Hi, if the containers are LXC based in stock config, they will have a MAC address, which should be visible if you drill into the 'networking' category of the LXC Container of the webUI. I believe the default behaviour is that restore-from-backup will NOT change the MAC address / randomize to create new; while create a new LXC VM from a 'template' WILL create a new MAC by default.

sample is attached to show location of MAC address in a proxmox (5.x) test box to illustrate:
sample lxc network tab.PNG


in this case MAC Address for the VM is ( e2.de.f0.10.truncated......etc)

hope this helps,

Tim
 
Hi, if the containers are LXC based in stock config, they will have a MAC address, which should be visible if you drill into the 'networking' category of the LXC Container of the webUI. I believe the default behaviour is that restore-from-backup will NOT change the MAC address / randomize to create new; while create a new LXC VM from a 'template' WILL create a new MAC by default.

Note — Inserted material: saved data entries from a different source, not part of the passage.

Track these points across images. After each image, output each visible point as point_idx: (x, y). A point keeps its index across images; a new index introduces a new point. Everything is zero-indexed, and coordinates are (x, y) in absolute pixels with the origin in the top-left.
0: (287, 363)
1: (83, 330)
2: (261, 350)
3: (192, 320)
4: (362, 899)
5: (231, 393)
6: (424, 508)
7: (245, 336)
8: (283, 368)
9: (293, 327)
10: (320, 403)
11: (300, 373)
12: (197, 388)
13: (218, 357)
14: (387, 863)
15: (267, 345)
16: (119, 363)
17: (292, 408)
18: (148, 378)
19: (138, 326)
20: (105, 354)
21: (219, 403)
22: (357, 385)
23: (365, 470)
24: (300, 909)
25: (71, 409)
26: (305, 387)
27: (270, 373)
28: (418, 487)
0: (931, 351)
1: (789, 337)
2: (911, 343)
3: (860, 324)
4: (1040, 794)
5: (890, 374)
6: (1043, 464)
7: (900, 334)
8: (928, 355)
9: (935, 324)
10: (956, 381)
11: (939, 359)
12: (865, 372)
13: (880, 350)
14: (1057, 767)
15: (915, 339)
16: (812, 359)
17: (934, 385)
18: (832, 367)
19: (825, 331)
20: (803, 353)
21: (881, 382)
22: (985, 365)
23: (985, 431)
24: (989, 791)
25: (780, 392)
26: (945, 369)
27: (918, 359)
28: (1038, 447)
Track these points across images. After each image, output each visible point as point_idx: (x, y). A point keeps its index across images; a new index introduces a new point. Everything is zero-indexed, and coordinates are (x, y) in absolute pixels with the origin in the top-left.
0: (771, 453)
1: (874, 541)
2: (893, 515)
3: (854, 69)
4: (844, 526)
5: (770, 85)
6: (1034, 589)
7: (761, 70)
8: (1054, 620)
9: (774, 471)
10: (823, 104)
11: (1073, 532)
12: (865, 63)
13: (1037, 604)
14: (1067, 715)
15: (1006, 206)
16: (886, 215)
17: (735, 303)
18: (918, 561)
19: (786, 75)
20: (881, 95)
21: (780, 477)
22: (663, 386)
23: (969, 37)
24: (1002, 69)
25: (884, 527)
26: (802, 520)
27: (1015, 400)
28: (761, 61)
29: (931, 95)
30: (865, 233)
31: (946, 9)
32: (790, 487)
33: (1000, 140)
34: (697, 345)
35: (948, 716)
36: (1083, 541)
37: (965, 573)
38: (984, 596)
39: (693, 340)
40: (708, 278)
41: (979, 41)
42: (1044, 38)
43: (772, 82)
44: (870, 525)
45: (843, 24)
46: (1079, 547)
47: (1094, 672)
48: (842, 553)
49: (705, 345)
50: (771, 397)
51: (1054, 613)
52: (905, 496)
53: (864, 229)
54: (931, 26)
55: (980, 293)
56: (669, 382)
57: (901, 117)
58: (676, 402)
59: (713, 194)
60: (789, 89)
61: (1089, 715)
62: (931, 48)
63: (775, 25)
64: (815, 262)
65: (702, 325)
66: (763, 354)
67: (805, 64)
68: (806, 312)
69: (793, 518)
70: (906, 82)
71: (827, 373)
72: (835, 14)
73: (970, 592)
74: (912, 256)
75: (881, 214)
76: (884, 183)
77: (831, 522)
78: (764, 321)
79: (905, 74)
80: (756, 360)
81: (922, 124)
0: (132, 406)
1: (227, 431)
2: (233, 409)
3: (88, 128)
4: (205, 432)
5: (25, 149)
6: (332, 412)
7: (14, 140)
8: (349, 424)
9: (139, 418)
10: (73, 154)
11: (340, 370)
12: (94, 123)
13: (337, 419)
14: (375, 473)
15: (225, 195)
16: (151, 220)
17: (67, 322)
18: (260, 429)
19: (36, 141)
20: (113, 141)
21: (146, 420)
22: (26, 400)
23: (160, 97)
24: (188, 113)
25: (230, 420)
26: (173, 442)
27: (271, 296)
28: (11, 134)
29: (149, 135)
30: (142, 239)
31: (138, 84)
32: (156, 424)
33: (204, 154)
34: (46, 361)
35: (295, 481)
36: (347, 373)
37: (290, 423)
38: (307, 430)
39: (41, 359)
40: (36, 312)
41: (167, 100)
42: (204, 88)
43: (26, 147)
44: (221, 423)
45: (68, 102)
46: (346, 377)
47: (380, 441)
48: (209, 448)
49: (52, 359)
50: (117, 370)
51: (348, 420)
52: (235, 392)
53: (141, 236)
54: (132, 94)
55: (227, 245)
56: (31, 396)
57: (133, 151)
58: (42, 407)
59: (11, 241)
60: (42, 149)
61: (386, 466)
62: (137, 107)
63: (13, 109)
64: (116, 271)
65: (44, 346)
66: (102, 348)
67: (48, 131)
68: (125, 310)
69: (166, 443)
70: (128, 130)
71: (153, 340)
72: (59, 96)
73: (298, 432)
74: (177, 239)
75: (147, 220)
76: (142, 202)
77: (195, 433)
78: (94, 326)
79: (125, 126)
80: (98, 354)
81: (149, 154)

sample is attached to show location of MAC address in a proxmox (5.x) test box to illustrate:
View attachment 22357


in this case MAC Address for the VM is ( e2.de.f0.10.truncated......etc)

hope this helps,

Tim
Thanks for the help. I went through and deleted all of the mac addresses and forced new ones, but my issue still persists. One container (based on Ubuntu 18.04) has some very strange and inconsistent networking behavior I hoped was just a duplicate mac, but that's not the case apparently.
 
Hi, I would suggest, provision a new clean LXC Container from a vanilla / stock template. See if problem persists there. Try to isolate issues / make a positive vs negative control / see if problem appears to be at proxmox level vs guest level. etc.

just a thought. is what I would try next..
 
Experiencing this kind of packet loss myself for one container and there is no duplication of MACs.